Complications reference

  1. 1. Kersting XAK, Hirsch S, Steinert T. Physical Harm and Death in the Context of Coercive Measures in Psychiatric Patients: A Systematic Review. Front Psychiatry. 2019;10:400. Published 2019 Jun 11. doi:10.3389/fpsyt.2019.00400

Chemical Restraints

Medications, if used as chemical restraints, should target control of specific symptoms. Similar to physical restraints, chemical restraints should be used only to prevent harm to the patient or others and when other measures are not possible or have not been successful (1).

Medications

Medications that are commonly used as chemical restraints include

  • Benzodiazepines

  • Antipsychotics (typically a conventional antipsychotic, but a second-generation antipsychotic may be used)

These medications are better titrated and act more rapidly and reliably when administered IV (see table Medication Therapy for Agitated or Violent Patients), but IM administration may be necessary when IV access cannot be achieved in struggling patients. Both classes of medication are effective sedatives for agitated, violent patients. Benzodiazepines are generally preferred for stimulant overdoses and for alcohol and benzodiazepine withdrawal syndromes, and antipsychotics are preferred for clear exacerbations of known psychiatric disorders. Sometimes a combination of both medications is more effective; when large doses of 1 medication have not had the full desired effect, using another medication class instead of continuing to increase the dose of the first medication may limit adverse effects.

Table
Table

Adverse effects of benzodiazepines

Parenteral benzodiazepines, particularly in the doses sometimes needed for extremely violent patients, may cause respiratory depression. Airway management

Benzodiazepines sometimes lead to further disinhibition of behavior.

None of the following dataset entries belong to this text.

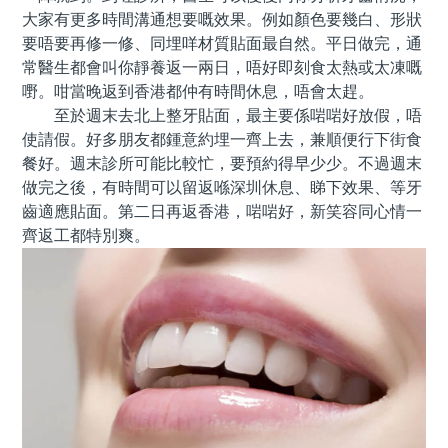
大家有更多時間溝通想要嘅效果。例如顏色要幾白、形狀
要唔要再修一修、同埋咩材質貼面最自然。平日做完，通
常醫生都會叫你靜養返一兩日，唔好即刻食太熱或太凍嘅
嘢。咁當晚返到香港都仲有時間休息，唔會太趕。
至於週末去北上整牙貼面，最主要係啱啱好放假，唔
使請假。好多朋友都鍾意約埋一齊上去，兼順便行下街食
餐好。週末診所可能比較忙，要預約得早少少。不過週末
做完之後，有時間可以留返喺深圳休息、睇下效果、等牙
齒適應貼面。第二日再返香港，啱啱好，新笑容同心情一
齊返工都特別爽。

Adverse effects of antipsychotic medications

Antipsychotics, particularly dopamine-receptor antagonists, at therapeutic as well as toxic doses, can have acute extrapyramidal adverse effects (see table Treatment of Acute Adverse Effects of Antipsychotics), including acute dystonia and akathisia (an unpleasant sensation of motor restlessness). These adverse effects may be dose dependent and may resolve once the medication is stopped.

Neuroleptic malignant syndrome is also a possibility.

For other adverse effects, see Adverse effects of antipsychotic medications.

Table
Table
Clinical Calculators

Chemical restraints reference

  1. 1. Thiessen MEW, Godwin SA, Hatten BW, et al; ACEP Clinical Policies Writing Committee on Severe Agitation: Clinical policy: Critical issues in the evaluation and management of adult out-of-hospital or emergency department patients presenting with severe agitation. Ann Emerg Med 83:e1-e30, 2024.